> _WORK ORDER_
Go through the listing beneath this task and return every line that carries the string "training".

> _SOURCE DATA_
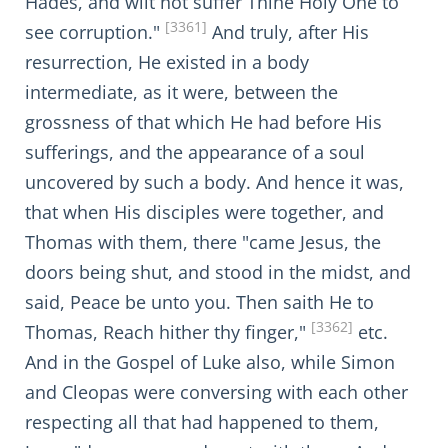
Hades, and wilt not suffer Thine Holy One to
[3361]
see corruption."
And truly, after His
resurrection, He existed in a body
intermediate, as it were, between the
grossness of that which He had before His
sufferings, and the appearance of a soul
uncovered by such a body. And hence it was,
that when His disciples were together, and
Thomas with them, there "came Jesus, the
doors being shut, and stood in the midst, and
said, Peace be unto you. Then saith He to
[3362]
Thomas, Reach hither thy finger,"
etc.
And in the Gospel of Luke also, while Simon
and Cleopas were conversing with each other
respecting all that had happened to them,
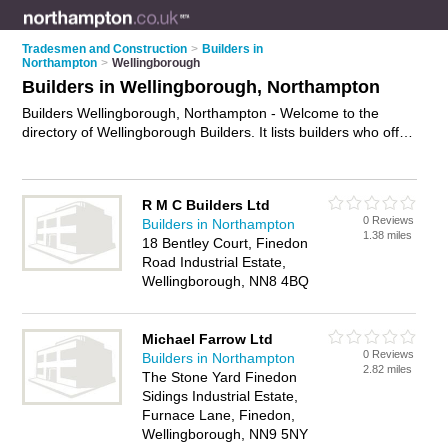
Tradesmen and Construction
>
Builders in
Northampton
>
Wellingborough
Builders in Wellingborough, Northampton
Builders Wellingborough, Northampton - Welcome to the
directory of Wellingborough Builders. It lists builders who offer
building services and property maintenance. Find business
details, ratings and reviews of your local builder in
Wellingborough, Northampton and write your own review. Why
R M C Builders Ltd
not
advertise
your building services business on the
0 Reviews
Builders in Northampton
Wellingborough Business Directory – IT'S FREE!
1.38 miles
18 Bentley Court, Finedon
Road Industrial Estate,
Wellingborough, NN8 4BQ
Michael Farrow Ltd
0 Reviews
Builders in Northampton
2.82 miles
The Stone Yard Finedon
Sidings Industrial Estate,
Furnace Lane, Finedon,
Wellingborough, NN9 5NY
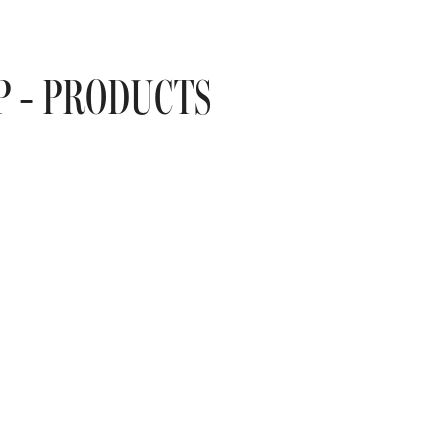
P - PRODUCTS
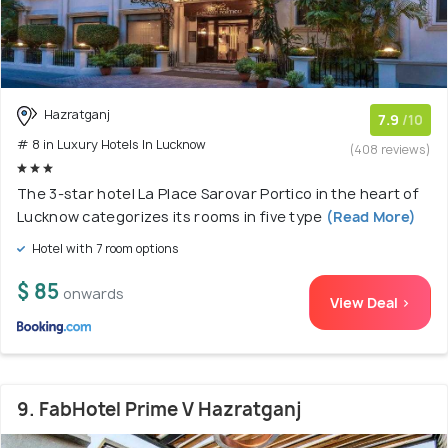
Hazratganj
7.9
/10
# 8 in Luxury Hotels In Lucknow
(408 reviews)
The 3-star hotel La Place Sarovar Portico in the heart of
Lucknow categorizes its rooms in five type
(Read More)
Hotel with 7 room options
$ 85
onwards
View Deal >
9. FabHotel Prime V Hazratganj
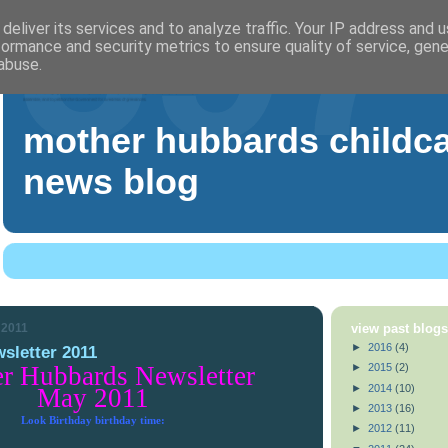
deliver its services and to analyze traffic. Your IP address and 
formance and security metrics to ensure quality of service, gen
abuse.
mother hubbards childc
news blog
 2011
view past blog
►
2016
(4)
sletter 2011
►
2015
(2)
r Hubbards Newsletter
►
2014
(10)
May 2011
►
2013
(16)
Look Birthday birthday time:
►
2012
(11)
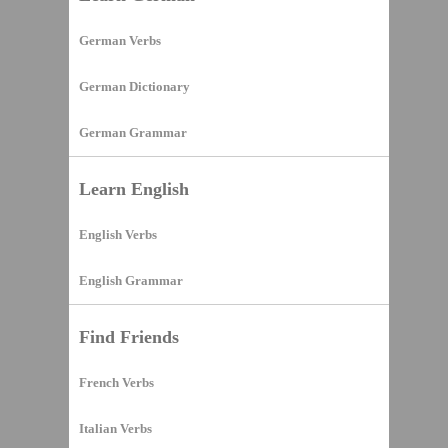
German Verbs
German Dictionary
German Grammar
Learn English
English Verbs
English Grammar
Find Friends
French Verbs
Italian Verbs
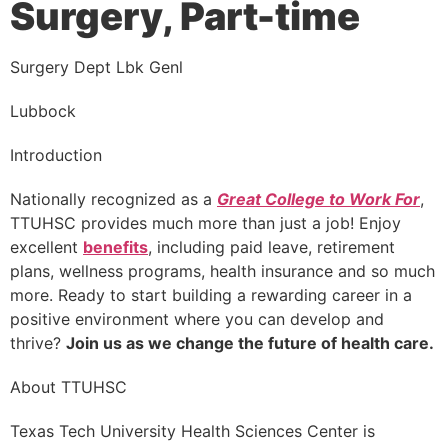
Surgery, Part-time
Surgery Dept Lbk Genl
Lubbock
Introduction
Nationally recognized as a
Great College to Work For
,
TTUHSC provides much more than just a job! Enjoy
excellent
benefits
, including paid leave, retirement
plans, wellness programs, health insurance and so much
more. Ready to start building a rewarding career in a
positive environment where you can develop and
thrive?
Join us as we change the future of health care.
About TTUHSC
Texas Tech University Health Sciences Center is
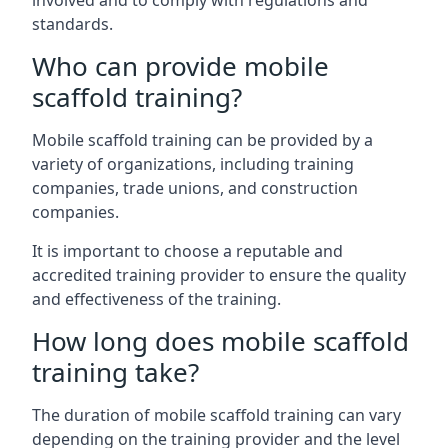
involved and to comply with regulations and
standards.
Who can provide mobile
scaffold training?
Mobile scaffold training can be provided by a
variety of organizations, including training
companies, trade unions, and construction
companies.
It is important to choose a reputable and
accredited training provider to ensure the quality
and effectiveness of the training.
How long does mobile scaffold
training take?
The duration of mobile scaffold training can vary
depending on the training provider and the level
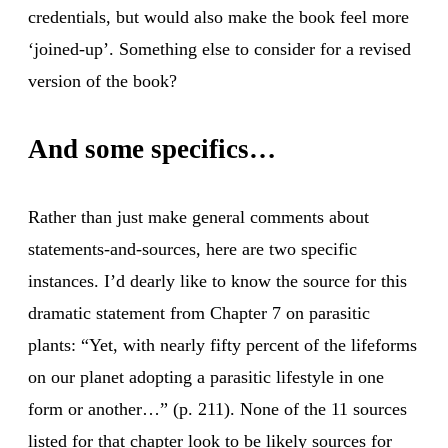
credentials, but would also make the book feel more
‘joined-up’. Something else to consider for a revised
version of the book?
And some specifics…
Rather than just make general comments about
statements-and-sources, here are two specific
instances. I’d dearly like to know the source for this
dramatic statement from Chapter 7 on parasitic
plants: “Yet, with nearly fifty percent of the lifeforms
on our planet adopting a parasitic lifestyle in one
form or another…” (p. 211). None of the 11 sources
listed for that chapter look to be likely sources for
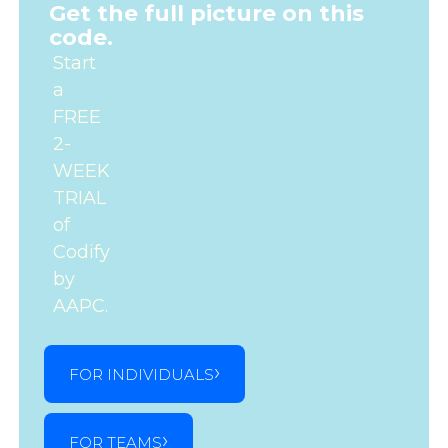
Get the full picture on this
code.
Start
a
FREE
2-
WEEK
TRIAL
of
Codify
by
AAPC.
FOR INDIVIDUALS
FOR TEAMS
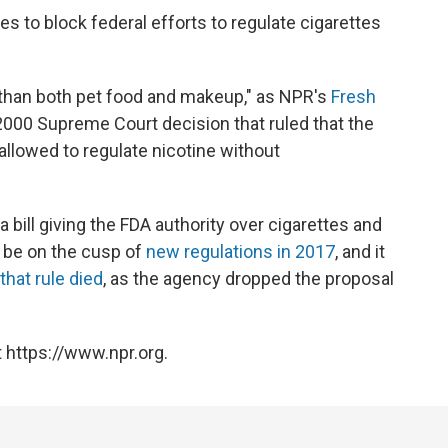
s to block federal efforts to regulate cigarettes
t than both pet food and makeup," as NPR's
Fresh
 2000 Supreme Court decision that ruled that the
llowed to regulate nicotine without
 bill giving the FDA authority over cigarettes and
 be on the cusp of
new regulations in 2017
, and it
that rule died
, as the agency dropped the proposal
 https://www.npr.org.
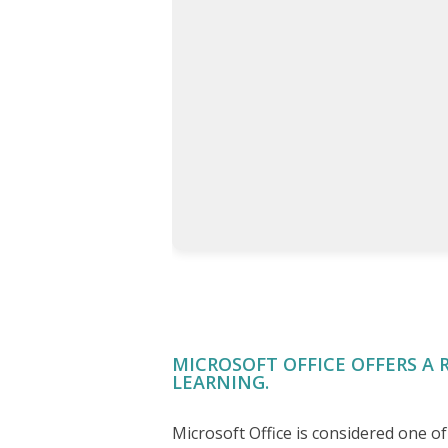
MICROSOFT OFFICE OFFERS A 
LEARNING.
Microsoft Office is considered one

==

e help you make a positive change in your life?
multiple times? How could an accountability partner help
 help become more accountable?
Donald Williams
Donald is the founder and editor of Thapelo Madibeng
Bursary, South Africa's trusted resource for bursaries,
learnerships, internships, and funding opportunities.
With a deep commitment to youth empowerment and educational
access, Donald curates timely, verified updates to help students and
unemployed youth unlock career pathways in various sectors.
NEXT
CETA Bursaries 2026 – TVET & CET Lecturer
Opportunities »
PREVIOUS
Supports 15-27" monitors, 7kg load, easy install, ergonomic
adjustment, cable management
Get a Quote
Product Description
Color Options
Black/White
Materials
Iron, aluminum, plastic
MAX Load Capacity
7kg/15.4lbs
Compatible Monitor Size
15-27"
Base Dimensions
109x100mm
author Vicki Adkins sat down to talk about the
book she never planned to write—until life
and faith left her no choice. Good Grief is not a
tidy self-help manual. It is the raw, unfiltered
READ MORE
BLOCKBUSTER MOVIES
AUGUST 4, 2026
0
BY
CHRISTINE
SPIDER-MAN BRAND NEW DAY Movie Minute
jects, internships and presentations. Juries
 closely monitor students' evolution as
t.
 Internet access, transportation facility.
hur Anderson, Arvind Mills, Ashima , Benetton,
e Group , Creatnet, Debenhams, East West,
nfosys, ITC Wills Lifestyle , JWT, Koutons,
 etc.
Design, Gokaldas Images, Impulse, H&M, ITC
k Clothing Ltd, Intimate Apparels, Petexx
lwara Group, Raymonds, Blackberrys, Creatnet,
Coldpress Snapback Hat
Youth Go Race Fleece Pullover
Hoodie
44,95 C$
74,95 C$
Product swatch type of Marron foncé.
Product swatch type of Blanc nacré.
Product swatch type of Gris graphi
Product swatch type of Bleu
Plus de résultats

---

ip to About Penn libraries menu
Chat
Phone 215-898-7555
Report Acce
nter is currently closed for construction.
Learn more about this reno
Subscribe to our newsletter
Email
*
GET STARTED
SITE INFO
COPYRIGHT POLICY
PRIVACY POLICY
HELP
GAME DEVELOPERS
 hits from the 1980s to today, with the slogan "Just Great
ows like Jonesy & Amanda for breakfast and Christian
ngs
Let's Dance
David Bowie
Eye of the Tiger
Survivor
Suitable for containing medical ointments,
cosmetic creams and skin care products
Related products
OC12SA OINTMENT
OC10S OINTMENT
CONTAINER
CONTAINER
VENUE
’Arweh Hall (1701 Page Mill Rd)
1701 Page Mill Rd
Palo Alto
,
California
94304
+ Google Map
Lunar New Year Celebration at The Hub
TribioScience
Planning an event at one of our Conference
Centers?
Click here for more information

> _TASK RESPONSE_
scaffold training?
Mobile scaffold training can be provided by a
variety of organizations, including training
accredited training provider to ensure the quality
and effectiveness of the training.
training take?
The duration of mobile scaffold training can vary
depending on the training provider and the level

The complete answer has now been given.